(Source texts of formatted documents)

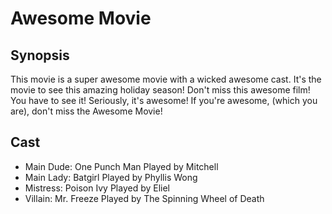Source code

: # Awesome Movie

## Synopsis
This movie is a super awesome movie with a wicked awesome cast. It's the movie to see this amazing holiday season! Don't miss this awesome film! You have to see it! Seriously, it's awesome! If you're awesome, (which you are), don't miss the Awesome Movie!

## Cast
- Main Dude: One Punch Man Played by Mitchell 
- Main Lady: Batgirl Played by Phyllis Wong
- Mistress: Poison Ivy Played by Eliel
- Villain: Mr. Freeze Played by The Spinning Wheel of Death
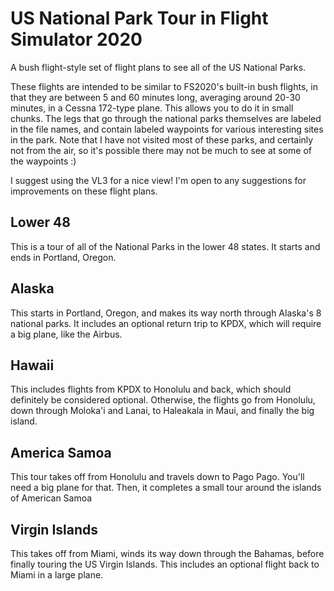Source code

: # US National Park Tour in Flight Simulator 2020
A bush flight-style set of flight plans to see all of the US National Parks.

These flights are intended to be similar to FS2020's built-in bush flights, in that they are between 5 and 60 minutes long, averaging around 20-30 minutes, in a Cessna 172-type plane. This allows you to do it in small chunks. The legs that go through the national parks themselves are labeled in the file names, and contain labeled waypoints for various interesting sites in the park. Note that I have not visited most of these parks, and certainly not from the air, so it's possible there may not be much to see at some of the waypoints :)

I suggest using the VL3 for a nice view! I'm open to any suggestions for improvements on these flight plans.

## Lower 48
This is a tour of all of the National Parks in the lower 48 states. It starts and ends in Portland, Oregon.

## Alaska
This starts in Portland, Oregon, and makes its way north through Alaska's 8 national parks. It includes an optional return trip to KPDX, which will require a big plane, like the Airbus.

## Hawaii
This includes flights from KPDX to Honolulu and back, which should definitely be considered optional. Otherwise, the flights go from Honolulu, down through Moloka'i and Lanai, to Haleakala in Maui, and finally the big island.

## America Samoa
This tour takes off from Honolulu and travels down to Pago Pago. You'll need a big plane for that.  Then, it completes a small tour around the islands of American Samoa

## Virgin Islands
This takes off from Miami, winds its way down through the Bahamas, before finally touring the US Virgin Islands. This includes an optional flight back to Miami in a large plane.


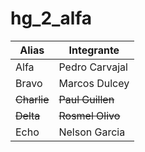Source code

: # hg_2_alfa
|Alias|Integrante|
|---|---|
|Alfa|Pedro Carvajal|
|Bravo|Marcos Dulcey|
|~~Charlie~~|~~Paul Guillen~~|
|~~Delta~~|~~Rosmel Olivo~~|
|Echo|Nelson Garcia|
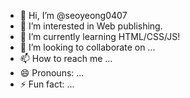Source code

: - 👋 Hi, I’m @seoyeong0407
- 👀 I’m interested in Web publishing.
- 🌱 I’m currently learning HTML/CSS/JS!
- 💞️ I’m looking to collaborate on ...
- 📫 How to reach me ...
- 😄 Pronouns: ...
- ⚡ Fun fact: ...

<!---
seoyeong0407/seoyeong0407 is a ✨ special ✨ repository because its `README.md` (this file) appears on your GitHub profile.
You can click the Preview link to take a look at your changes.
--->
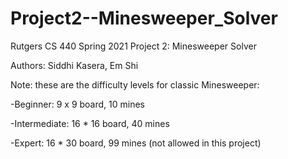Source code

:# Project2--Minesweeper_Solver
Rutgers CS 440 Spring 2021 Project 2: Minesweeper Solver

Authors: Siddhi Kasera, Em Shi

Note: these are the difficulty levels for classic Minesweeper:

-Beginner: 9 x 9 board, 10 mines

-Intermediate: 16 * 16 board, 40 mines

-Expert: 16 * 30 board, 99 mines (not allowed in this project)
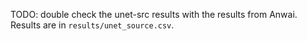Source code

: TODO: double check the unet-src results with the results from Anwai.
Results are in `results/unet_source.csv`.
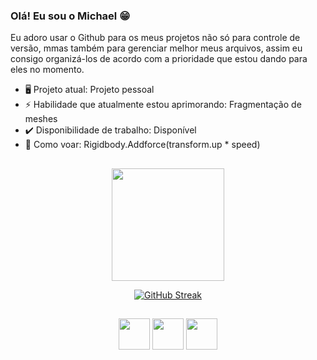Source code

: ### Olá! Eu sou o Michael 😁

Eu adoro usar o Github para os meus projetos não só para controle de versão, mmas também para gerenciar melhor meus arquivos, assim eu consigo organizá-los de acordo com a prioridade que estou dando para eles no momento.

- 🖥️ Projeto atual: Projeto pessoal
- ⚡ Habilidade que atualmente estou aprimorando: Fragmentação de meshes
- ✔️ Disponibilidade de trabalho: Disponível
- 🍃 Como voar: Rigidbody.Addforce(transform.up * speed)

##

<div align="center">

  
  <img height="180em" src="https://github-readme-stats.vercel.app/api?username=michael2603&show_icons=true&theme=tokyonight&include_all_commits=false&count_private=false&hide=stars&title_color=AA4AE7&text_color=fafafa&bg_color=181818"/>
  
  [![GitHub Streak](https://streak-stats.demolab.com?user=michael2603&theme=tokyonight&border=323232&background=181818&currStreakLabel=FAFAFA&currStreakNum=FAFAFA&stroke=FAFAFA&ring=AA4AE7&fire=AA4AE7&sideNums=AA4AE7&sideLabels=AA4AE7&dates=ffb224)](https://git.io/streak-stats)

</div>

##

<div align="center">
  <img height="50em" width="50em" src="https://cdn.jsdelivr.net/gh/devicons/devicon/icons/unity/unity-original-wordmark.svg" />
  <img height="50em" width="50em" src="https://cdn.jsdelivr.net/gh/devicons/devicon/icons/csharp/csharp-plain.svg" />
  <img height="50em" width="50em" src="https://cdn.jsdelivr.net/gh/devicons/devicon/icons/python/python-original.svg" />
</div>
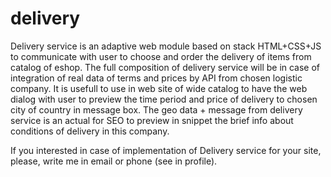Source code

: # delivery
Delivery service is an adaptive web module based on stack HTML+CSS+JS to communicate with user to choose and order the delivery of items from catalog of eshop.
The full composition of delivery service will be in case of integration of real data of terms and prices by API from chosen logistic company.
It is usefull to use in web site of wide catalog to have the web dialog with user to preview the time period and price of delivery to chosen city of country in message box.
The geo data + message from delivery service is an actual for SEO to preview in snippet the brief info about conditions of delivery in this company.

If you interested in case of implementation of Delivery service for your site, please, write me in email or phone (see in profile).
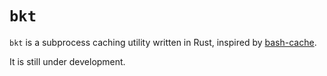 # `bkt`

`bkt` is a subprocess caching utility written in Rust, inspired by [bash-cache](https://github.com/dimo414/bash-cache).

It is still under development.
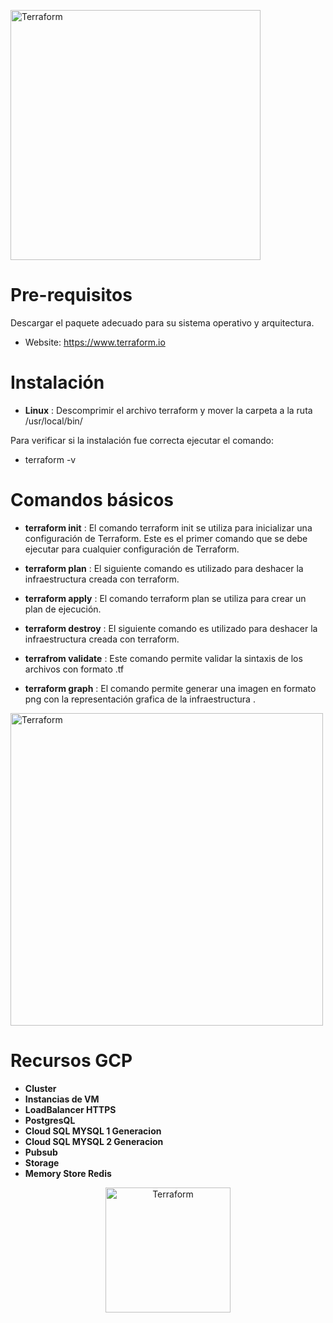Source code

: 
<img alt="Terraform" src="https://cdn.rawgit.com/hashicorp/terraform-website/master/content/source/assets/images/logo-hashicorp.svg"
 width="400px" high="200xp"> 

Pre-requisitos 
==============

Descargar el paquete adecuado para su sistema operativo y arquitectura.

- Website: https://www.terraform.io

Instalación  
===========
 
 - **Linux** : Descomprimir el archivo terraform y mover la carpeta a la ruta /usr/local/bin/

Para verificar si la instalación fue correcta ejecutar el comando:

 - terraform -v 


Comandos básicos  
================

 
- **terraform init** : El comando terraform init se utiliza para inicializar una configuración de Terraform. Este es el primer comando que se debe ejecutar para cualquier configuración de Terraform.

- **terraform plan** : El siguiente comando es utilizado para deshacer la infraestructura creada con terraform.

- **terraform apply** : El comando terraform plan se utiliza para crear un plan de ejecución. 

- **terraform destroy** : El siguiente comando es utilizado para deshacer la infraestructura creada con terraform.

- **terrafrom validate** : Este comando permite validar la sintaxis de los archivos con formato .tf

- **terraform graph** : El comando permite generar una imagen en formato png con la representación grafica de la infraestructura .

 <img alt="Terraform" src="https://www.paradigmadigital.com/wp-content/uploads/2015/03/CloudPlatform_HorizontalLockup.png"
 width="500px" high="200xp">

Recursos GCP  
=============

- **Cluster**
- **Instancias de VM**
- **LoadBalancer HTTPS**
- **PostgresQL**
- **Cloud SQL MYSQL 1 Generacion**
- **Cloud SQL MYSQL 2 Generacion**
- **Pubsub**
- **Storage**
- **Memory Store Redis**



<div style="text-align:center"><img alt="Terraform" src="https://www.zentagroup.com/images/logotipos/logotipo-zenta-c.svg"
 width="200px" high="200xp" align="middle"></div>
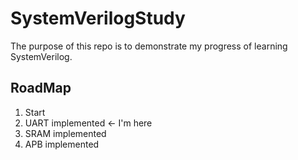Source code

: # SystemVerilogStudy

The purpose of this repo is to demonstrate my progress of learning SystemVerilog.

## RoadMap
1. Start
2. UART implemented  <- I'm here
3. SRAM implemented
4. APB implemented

ACTION ITEM
Retype all of the data above word for word, excluding the pictures.

OUTPUT FOR THIS EXERCISE
Source code

: # Awesome Movie

## Synopsis
This movie is a super awesome movie with a wicked awesome cast. It's the movie to see this amazing holiday season! Don't miss this awesome film! You have to see it! Seriously, it's awesome! If you're awesome, (which you are), don't miss the Awesome Movie!

## Cast
- Main Dude: One Punch Man Played by Mitchell 
- Main Lady: Batgirl Played by Phyllis Wong
- Mistress: Poison Ivy Played by Eliel
- Villain: Mr. Freeze Played by The Spinning Wheel of Death
Source code

: # US National Park Tour in Flight Simulator 2020
A bush flight-style set of flight plans to see all of the US National Parks.

These flights are intended to be similar to FS2020's built-in bush flights, in that they are between 5 and 60 minutes long, averaging around 20-30 minutes, in a Cessna 172-type plane. This allows you to do it in small chunks. The legs that go through the national parks themselves are labeled in the file names, and contain labeled waypoints for various interesting sites in the park. Note that I have not visited most of these parks, and certainly not from the air, so it's possible there may not be much to see at some of the waypoints :)

I suggest using the VL3 for a nice view! I'm open to any suggestions for improvements on these flight plans.

## Lower 48
This is a tour of all of the National Parks in the lower 48 states. It starts and ends in Portland, Oregon.

## Alaska
This starts in Portland, Oregon, and makes its way north through Alaska's 8 national parks. It includes an optional return trip to KPDX, which will require a big plane, like the Airbus.

## Hawaii
This includes flights from KPDX to Honolulu and back, which should definitely be considered optional. Otherwise, the flights go from Honolulu, down through Moloka'i and Lanai, to Haleakala in Maui, and finally the big island.

## America Samoa
This tour takes off from Honolulu and travels down to Pago Pago. You'll need a big plane for that.  Then, it completes a small tour around the islands of American Samoa

## Virgin Islands
This takes off from Miami, winds its way down through the Bahamas, before finally touring the US Virgin Islands. This includes an optional flight back to Miami in a large plane.


Source code

: # hg_2_alfa
|Alias|Integrante|
|---|---|
|Alfa|Pedro Carvajal|
|Bravo|Marcos Dulcey|
|~~Charlie~~|~~Paul Guillen~~|
|~~Delta~~|~~Rosmel Olivo~~|
|Echo|Nelson Garcia|
Source code

: - 👋 Hi, I’m @seoyeong0407
- 👀 I’m interested in Web publishing.
- 🌱 I’m currently learning HTML/CSS/JS!
- 💞️ I’m looking to collaborate on ...
- 📫 How to reach me ...
- 😄 Pronouns: ...
- ⚡ Fun fact: ...

<!---
seoyeong0407/seoyeong0407 is a ✨ special ✨ repository because its `README.md` (this file) appears on your GitHub profile.
You can click the Preview link to take a look at your changes.
--->
Source code

:# Project2--Minesweeper_Solver
Rutgers CS 440 Spring 2021 Project 2: Minesweeper Solver

Authors: Siddhi Kasera, Em Shi

Note: these are the difficulty levels for classic Minesweeper:

-Beginner: 9 x 9 board, 10 mines

-Intermediate: 16 * 16 board, 40 mines

-Expert: 16 * 30 board, 99 mines (not allowed in this project)
Source code

: TODO: double check the unet-src results with the results from Anwai.
Results are in `results/unet_source.csv`.
Source code

: ### Olá! Eu sou o Michael 😁

Eu adoro usar o Github para os meus projetos não só para controle de versão, mmas também para gerenciar melhor meus arquivos, assim eu consigo organizá-los de acordo com a prioridade que estou dando para eles no momento.

- 🖥️ Projeto atual: Projeto pessoal
- ⚡ Habilidade que atualmente estou aprimorando: Fragmentação de meshes
- ✔️ Disponibilidade de trabalho: Disponível
- 🍃 Como voar: Rigidbody.Addforce(transform.up * speed)

##

<div align="center">

  
  <img height="180em" src="https://github-readme-stats.vercel.app/api?username=michael2603&show_icons=true&theme=tokyonight&include_all_commits=false&count_private=false&hide=stars&title_color=AA4AE7&text_color=fafafa&bg_color=181818"/>
  
  [![GitHub Streak](https://streak-stats.demolab.com?user=michael2603&theme=tokyonight&border=323232&background=181818&currStreakLabel=FAFAFA&currStreakNum=FAFAFA&stroke=FAFAFA&ring=AA4AE7&fire=AA4AE7&sideNums=AA4AE7&sideLabels=AA4AE7&dates=ffb224)](https://git.io/streak-stats)

</div>

##

<div align="center">
  <img height="50em" width="50em" src="https://cdn.jsdelivr.net/gh/devicons/devicon/icons/unity/unity-original-wordmark.svg" />
  <img height="50em" width="50em" src="https://cdn.jsdelivr.net/gh/devicons/devicon/icons/csharp/csharp-plain.svg" />
  <img height="50em" width="50em" src="https://cdn.jsdelivr.net/gh/devicons/devicon/icons/python/python-original.svg" />
</div>
Source code

: # delivery
Delivery service is an adaptive web module based on stack HTML+CSS+JS to communicate with user to choose and order the delivery of items from catalog of eshop.
The full composition of delivery service will be in case of integration of real data of terms and prices by API from chosen logistic company.
It is usefull to use in web site of wide catalog to have the web dialog with user to preview the time period and price of delivery to chosen city of country in message box.
The geo data + message from delivery service is an actual for SEO to preview in snippet the brief info about conditions of delivery in this company.

If you interested in case of implementation of Delivery service for your site, please, write me in email or phone (see in profile).
 # `bkt`

`bkt` is a subprocess caching utility written in Rust, inspired by [bash-cache](https://github.com/dimo414/bash-cache).

It is still under development.
Source code

: 
<img alt="Terraform" src="https://cdn.rawgit.com/hashicorp/terraform-website/master/content/source/assets/images/logo-hashicorp.svg"
 width="400px" high="200xp"> 

Pre-requisitos 
==============

Descargar el paquete adecuado para su sistema operativo y arquitectura.

- Website: https://www.terraform.io

Instalación  
===========
 
 - **Linux** : Descomprimir el archivo terraform y mover la carpeta a la ruta /usr/local/bin/

Para verificar si la instalación fue correcta ejecutar el comando:

 - terraform -v 


Comandos básicos  
================

 
- **terraform init** : El comando terraform init se utiliza para inicializar una configuración de Terraform. Este es el primer comando que se debe ejecutar para cualquier configuración de Terraform.

- **terraform plan** : El siguiente comando es utilizado para deshacer la infraestructura creada con terraform.

- **terraform apply** : El comando terraform plan se utiliza para crear un plan de ejecución. 

- **terraform destroy** : El siguiente comando es utilizado para deshacer la infraestructura creada con terraform.

- **terrafrom validate** : Este comando permite validar la sintaxis de los archivos con formato .tf

- **terraform graph** : El comando permite generar una imagen en formato png con la representación grafica de la infraestructura .

 <img alt="Terraform" src="https://www.paradigmadigital.com/wp-content/uploads/2015/03/CloudPlatform_HorizontalLockup.png"
 width="500px" high="200xp">

Recursos GCP  
=============

- **Cluster**
- **Instancias de VM**
- **LoadBalancer HTTPS**
- **PostgresQL**
- **Cloud SQL MYSQL 1 Generacion**
- **Cloud SQL MYSQL 2 Generacion**
- **Pubsub**
- **Storage**
- **Memory Store Redis**



<div style="text-align:center"><img alt="Terraform" src="https://www.zentagroup.com/images/logotipos/logotipo-zenta-c.svg"
 width="200px" high="200xp" align="middle"></div>
Source code

: # SystemVerilogStudy

The purpose of this repo is to demonstrate my progress of learning SystemVerilog.

## RoadMap
1. Start
2. UART implemented  <- I'm here
3. SRAM implemented
4. APB implemented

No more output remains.